September 19, 2008 By Newswire
Beacon, a U.S. company that designs and develops advanced products and services to support more stable, reliable and efficient electricity grid operation, announced that it has built and tested an integrated matrix of ten high-power flywheels that operated together to absorb and supply a full megawatt of electricity. The system, located in Beacon’s Tyngsboro Mass. headquarters, will be the first of up to five megawatts of flywheel-based regulation capability that will be produced this year and commercially deployed to generate revenues from the provision of regulation services.
Until now, Beacon had been building and running individual flywheels in preparation for its first full megawatt implementation. Based on internal testing of an integrated matrix of ten flywheels, the Company has now shown that its one-megawatt Smart Energy Matrix can ramp up and down to absorb and supply a full megawatt of power.

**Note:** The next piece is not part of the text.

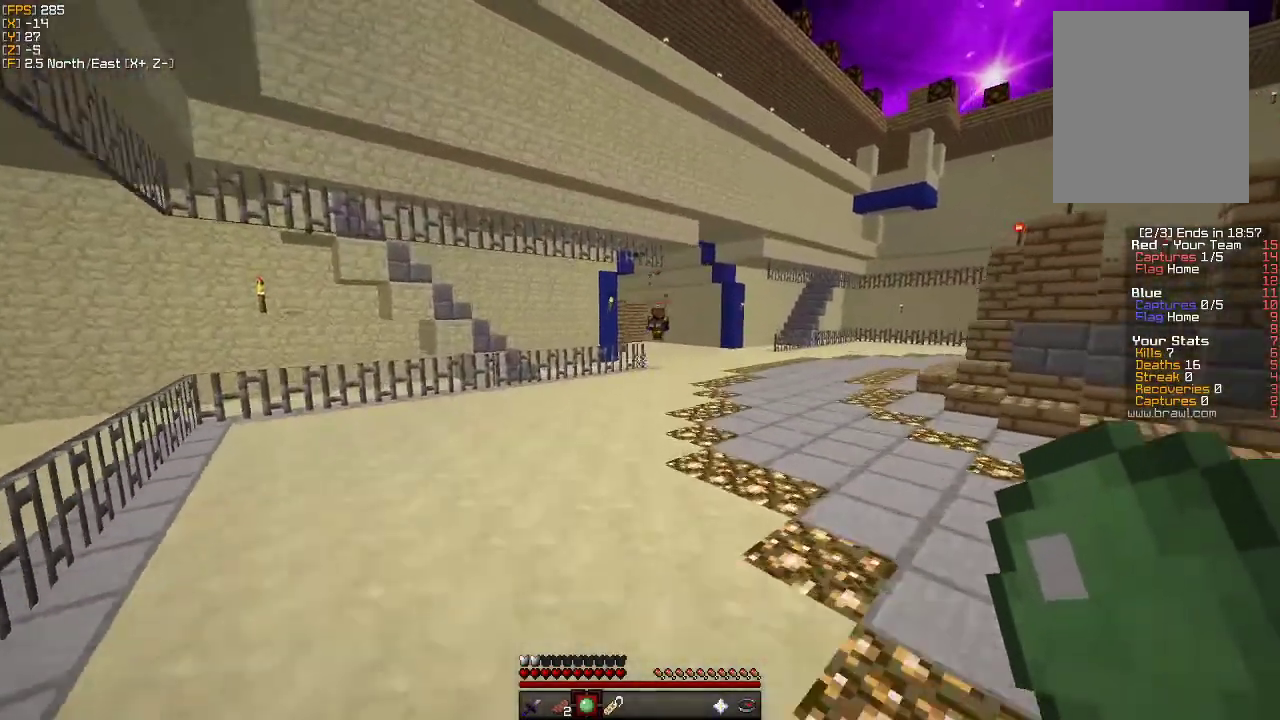
{"keys": ["w"], "mouse": [], "events": []}
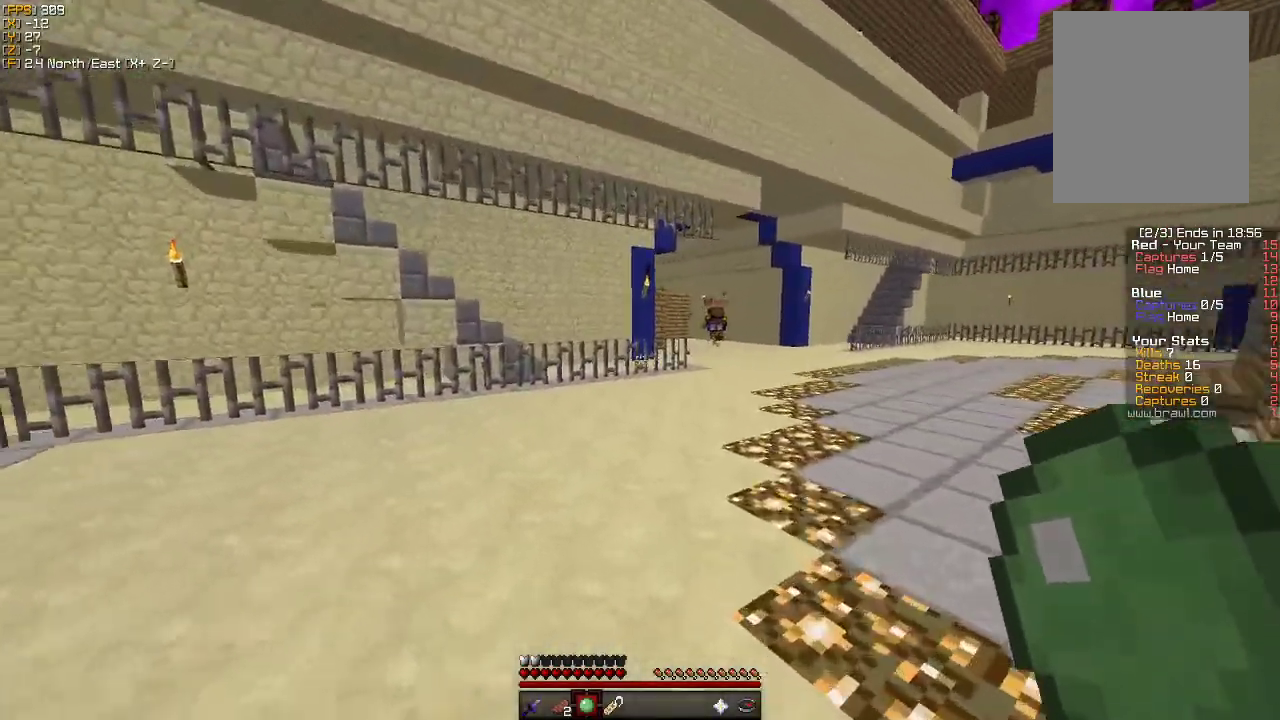
{"keys": ["w"], "mouse": [], "events": []}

Over the next few weeks, Beacon will begin system testing in conjunction with ISO New England, during which time the flywheel matrix will respond to actual ISO test signals to absorb and supply power. This plan will allow the Company to meet its schedule to interconnect live to the grid and to begin performing frequency regulation services under an ISO New England Alternative Technologies Pilot Program scheduled to start on November 18th. That program, which was unanimously approved by ISO New England and its members, received formal approval from the Federal Energy Regulatory Commission on September 15, 2008.
"This is another significant achievement in our company’s history and for the electric power industry," said Bill Capp, Beacon Power president and CEO. "We’ve proven that a matrix of our Smart Energy 25 flywheels, together with associated electronics, software and other components, can store and release a megawatt of electricity. In recent weeks our flywheel production rates have ramped up with continued good results. Based on this progress, we’re looking forward to responding to live ISO signals in the near future."
The ISO New England Alternative Technologies Pilot Program, which was announced last month, will provide revenue for regulation services until permanent market rules have been developed. This process is expected to take approximately 18 months.